During implementation, our team learned a few lessons by trial and error and had the opportunity to see first-hand the benefits that CSA provides to our base and our customers.

Myth, legend and lore of the CSA program leaked out to other bases and I provided e-mails explaining the base level perspective including improvements over the GTC, how it's better for the customer and challenges and preparation.


At base level, the biggest benefits offered by the CSA are manpower savings and increased rebates.

With the GTC, tracking delinquencies and misuse became a mainstay in financial services daily and monthly operations. To manage the program effectively, financial managers ran eight to 12 reports to capture delinquencies. Then they had to coordinate with agency program coordinators to follow up on cases of misuse. We did this so we could catch less than 1 percent of users who misused the card, spending tremendous amount of time on administrative tasks.

With CSA, there are no reports other than account listings. For me, this saved about 12-20 hours per week.

When we disbursed cash to complete mission requirements prior to the GTC, we didn't spend hours tracking cash advance abuses. We just wanted our Airmen to travel, complete the mission and return home safely. The CSA is a modernized version of that cash advance system.

The card's controlled spending limits are based on the approved travel order estimates. This cash amount is uploaded to the card electronically and is visible to both the financial manager and the customer. Because we don't monitor how the traveler spends the allotted money, there's no need to run reports to track misuses.

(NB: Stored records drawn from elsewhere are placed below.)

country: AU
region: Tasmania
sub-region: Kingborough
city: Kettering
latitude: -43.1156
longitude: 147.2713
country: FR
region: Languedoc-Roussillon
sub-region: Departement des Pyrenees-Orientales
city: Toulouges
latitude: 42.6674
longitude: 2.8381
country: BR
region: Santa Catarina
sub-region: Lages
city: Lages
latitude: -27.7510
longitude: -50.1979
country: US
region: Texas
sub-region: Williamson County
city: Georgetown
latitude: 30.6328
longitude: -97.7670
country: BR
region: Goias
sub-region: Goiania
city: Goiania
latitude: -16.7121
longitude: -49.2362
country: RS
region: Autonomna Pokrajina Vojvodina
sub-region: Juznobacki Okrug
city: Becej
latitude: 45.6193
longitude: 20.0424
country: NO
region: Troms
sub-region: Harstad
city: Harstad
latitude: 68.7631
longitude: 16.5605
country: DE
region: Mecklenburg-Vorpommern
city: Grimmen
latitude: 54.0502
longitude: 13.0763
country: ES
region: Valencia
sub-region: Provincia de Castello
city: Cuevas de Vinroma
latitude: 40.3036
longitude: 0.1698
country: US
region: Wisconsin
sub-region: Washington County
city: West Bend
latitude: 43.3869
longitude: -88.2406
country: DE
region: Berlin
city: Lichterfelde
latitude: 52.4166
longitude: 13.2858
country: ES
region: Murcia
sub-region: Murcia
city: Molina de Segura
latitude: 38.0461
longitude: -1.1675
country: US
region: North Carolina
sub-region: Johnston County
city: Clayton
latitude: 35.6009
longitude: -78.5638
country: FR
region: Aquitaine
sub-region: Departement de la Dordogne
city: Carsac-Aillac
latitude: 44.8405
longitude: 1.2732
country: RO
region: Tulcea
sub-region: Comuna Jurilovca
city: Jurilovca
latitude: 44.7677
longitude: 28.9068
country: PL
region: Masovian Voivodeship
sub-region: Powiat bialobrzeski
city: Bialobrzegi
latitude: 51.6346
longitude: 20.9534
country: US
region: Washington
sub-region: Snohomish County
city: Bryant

To clarify, the card should still only be used for official travel expenses, but should be used for all travel expenses.

Additionally, delinquencies are extremely limited by the controlled spend capability and Citibank manages the few instances when overspending does occur. Our responsibility is to ensure travelers are using the card for all expenses, so major commands and wings can recapitalize rebate dollars for mission requirements. The CSA significantly reduces administrative tasks and increases MAJCOM and wing-level rebates, but its greatest benefits -- more control and freedom -- are passed on to our customers.

Better for customers

The CSA program provides the customer the ability to call and establish a temporary spend limit to meet changes in the mission. An e-mail is generated to the approving official as a notification of change, but the traveler can complete the mission with no hiccups. The card also provides more freedom to cardholders. With the CSA program, customers no longer need to worry about using the card for the wrong thing; instead, they can focus on managing allocated funds to complete the mission.

Additionally, funds saved or earned while traveling can be utilized in several ways after the temporary duty is over. Customers may choose to transfer the unused funds to other personal accounts or continue using the card until the allocated funds are spent. At the base level, the new card offers many benefits to both our customers and our financial managers. As we continue to expand the programto other bases, sharing the lessons learned will help facilitate smooth transitions if senior leaders choose to implement the CSA across the Air Force.

Future challenges

Here at Keesler, we have less than 200 accounts still on the GTC. The conversion has been an overall success. As proof, we received our first Citibank rebates in more than a year and earned $12,800 for the 81st Training Wing this past quarter. We still face challenges as we learn the ins and outs of this new product.

Education -- Now that we have a working and implemented product, education about its use is essential. The majority of the questions that I field aren't problems, but educational issues that could be handled at lower levels. All Airmen can now have the card so our goal is to ensure that all Airmen understand how it works.

Letting go -- We've managed delinquencies for so long it's difficult to let go of past practices. Forget the administrative work -- focus on education. Instill personal responsibility -- The Citibank CSA travel card is linked to you. Treat it as you would your personal banking card. The online and phone tools will help you track the status of your spending and reimbursement. Learning how to use these tools is key to ensuring mission success.